Her reproductive choices
Ambika Devi was just 12 years old when she got married. By 15, she had given birth to her eldest son and at 43 to her youngest daughter, Aana. All in all, she gave birth to 11 children, only six of whom survived. Ambika died two years ago from pulmonary fibrosis. Aana, also a close friend of mine, said she was an unwanted child and her mother originally sought to abort the pregnancy. This is a story of the 1970s, when abortion was illegal and subject to a jail sentence of up to 20 years.
According to Manusmriti, one of the ancient Hindu teachings on the law, consumption of any food touched or served by a woman who has had an abortion was considered a sin. The Muluki Ain, the Country Code, also had a separate legal provision on abortion under the article Jatakmareko (killing of the foetus). According to the Muluki Ain, both the woman and any person associated with performing an abortion would be jailed.
Traumatised by the dreadful taboo of the patriarchy, the potential ostracism and the frightening penalties, Ambika had no choice but to give birth. But even in the 1970s there were women who risked their health and social status by resorting to clandestine abortion. They would either seek abortion services in neighbouring Indian cities or choose dangerous traditional ways back home.
When family planning services were first introduced in Nepal more than 50 years ago, population control was encouraged by strongly pushing contraceptive means for women. Various research reports conducted on reproductive health and family planning in late 1970s and early 1980s suggest that despite the introduction of pills like Nilocon Chakki and Sunaulo Gulaf, Nepali women and their spouses preferred female sterilisation and injectable birth control methods over pills. That is why injectables like depo-provera gained so much popularity among Nepali women.
Today, there is a huge statistical leap in terms of the Contraceptive Prevalence Rate (CPR) with the significant decline of the Total Fertility Rate (TFR). According to the Nepal Demographic and Health Survey report, the use of modern methods of contraception has dramatically increased in the last few years with the fertility rate dropping to an average of 3.1 births over a woman’s lifetime compared to 6.3 births during the 1970s.
Although the upward graph lines indicate the increasing trend of modern contraceptive use over the past few years, the discontinuation rate remains as high as it used to be 30 years ago. Even today, more than half of the women contraceptive users discontinue their use within a year of starting, and there exists a huge regional disparity. For example, only one-quarter of married women in the Far Western hills use modern methods of contraception, whereas the usage rate for women of the Far Western Tarai is 65 percent.
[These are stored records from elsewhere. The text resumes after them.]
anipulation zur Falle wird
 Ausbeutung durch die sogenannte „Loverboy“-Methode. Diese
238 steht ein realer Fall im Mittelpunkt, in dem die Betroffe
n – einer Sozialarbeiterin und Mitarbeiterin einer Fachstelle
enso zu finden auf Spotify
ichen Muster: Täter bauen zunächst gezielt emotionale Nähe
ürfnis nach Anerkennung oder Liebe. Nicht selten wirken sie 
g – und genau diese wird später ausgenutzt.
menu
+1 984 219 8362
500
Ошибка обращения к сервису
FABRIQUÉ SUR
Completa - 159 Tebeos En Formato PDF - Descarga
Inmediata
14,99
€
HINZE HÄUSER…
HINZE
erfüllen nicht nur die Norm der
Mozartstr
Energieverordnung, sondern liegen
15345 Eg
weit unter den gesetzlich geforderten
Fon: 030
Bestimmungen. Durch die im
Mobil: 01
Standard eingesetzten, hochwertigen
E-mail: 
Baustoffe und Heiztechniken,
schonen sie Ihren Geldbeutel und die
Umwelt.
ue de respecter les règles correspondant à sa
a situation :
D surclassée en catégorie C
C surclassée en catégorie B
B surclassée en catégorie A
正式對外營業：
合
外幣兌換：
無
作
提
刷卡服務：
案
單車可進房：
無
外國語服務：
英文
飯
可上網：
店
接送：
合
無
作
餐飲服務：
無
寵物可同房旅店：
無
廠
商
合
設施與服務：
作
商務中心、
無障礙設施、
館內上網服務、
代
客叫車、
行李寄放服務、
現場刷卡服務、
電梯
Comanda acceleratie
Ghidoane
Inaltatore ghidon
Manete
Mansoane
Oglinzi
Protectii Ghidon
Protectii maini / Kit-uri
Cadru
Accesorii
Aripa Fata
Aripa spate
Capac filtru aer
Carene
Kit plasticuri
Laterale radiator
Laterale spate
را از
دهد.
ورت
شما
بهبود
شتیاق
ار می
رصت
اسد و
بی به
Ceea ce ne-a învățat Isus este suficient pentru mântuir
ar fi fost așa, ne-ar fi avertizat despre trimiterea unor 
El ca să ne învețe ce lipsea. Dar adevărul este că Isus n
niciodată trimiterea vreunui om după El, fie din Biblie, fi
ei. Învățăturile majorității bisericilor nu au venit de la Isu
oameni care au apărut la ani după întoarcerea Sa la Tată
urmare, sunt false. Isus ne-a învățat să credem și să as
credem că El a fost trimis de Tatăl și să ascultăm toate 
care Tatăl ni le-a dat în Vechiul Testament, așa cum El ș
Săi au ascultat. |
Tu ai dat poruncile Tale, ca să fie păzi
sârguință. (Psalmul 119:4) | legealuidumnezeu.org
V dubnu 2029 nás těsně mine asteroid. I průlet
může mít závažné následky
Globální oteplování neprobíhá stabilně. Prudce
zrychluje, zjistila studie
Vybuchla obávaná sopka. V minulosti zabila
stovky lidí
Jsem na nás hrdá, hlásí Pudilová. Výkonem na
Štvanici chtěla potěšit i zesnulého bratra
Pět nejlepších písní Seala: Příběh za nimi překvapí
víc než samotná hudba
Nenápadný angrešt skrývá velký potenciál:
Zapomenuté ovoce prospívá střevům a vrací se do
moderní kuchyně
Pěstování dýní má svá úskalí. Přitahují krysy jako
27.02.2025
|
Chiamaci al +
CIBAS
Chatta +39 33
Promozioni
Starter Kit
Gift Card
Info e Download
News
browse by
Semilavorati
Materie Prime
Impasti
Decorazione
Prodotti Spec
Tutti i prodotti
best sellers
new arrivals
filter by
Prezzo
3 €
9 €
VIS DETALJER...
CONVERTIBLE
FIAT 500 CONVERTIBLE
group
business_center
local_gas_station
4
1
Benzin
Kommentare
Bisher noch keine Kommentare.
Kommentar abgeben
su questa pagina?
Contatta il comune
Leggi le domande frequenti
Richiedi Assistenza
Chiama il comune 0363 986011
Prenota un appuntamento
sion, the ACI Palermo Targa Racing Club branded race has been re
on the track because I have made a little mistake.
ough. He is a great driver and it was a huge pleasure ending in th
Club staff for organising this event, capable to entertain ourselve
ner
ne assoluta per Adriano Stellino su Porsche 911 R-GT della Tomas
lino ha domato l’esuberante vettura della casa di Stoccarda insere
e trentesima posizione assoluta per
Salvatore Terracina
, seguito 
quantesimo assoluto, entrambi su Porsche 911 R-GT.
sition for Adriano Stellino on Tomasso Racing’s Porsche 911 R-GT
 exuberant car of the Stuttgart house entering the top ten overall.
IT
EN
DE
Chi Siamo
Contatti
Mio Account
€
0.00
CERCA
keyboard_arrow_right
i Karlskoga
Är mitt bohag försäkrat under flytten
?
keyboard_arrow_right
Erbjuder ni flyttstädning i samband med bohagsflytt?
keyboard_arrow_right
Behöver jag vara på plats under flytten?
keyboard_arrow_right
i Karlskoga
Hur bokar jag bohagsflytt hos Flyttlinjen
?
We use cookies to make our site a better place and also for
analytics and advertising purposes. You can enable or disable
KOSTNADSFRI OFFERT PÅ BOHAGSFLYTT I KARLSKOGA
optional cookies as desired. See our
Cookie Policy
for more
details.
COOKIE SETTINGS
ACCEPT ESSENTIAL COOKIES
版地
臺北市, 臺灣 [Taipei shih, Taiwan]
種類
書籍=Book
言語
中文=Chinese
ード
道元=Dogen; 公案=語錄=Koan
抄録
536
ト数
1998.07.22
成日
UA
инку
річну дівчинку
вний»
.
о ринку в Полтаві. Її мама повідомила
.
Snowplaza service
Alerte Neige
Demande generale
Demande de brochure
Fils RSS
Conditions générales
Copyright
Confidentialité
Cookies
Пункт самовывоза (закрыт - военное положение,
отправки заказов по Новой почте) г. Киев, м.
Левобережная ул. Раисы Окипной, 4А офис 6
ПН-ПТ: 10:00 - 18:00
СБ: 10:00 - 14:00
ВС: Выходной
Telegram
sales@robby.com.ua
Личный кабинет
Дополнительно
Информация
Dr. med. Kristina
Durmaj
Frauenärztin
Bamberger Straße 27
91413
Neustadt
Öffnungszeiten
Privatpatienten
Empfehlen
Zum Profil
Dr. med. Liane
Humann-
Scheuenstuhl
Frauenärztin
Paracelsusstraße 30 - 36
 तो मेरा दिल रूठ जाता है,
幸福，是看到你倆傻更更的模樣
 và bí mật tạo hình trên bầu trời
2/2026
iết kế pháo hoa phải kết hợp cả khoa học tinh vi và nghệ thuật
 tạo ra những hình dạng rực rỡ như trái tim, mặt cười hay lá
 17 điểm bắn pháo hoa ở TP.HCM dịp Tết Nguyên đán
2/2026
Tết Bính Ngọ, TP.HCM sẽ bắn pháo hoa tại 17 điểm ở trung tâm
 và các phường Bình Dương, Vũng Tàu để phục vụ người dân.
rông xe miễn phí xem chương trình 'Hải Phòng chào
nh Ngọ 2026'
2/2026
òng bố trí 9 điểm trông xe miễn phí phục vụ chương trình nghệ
Women in rural areas are still bound to risk their lives, primarily because of a lack of say over their sexual and reproductive security: their early marriages, their reproductive health choices and the number, timing and spacing of their children, to name a few. This has a lot to do with their limited access to information related to sexual and reproductive health and family planning. Though the continued efforts towards reducing the fertility rate by the government, non-government and private sectors are appreciable, long-term commitment and a sustained coherent approach, especially towards reaching rural
youth of underserved areas, is a fundamental need.
Nepal belongs to the group of countries with high rates of adolescent pregnancy. Roughly 20 percent of Nepali adolescent girls are either pregnant or become mothers to their first babies. About half of these adolescent girls do not receive adequate obstetric care and 19 percent of maternal deaths occur among this age group. Moreover, almost 80 percent of women still give birth at home under unsafe conditions and often times in the presence of unskilled birth attendants. Data indicate that the average percentage of the presence of skilled attendants at births is just 19. One can easily imagine how important interventions to increase the awareness and demand for sexual and reproductive health services are. Reproductive health experts suggest that it is crucial to combine the supply side interventions with demand side activities to create a more enabling environment for adolescent girls to seek and obtain sexual health services. The government needs to work in partnership with civil society and grassroots organisations to reach the youth population effectively.
As I was drafting this piece, Aana, sitting close to me, made a reference to the case of Nandu Devi Dadal in Bajura district, which she had read the other day. Nandu, 40, who was living with a dead foetus, succumbed to death while waiting to reach an equipped health-care facility for treatment. We agreed that it is time to divert resources to better equipping local health posts, particularly in remote VDCs such as Kolti in Bajura. Locals should be able to avail safe reproductive health treatment at a reasonable proximity. Nandu, unfortunately, wasn’t.
While the Ministry of Health and Family Planning’s on-going efforts to draft a strategic human resource (HR) plan and country HR profile to facilitate enhanced public access to healthcare by June 2011 is laudable, such efforts have to be complemented by comparable investments in tangible services.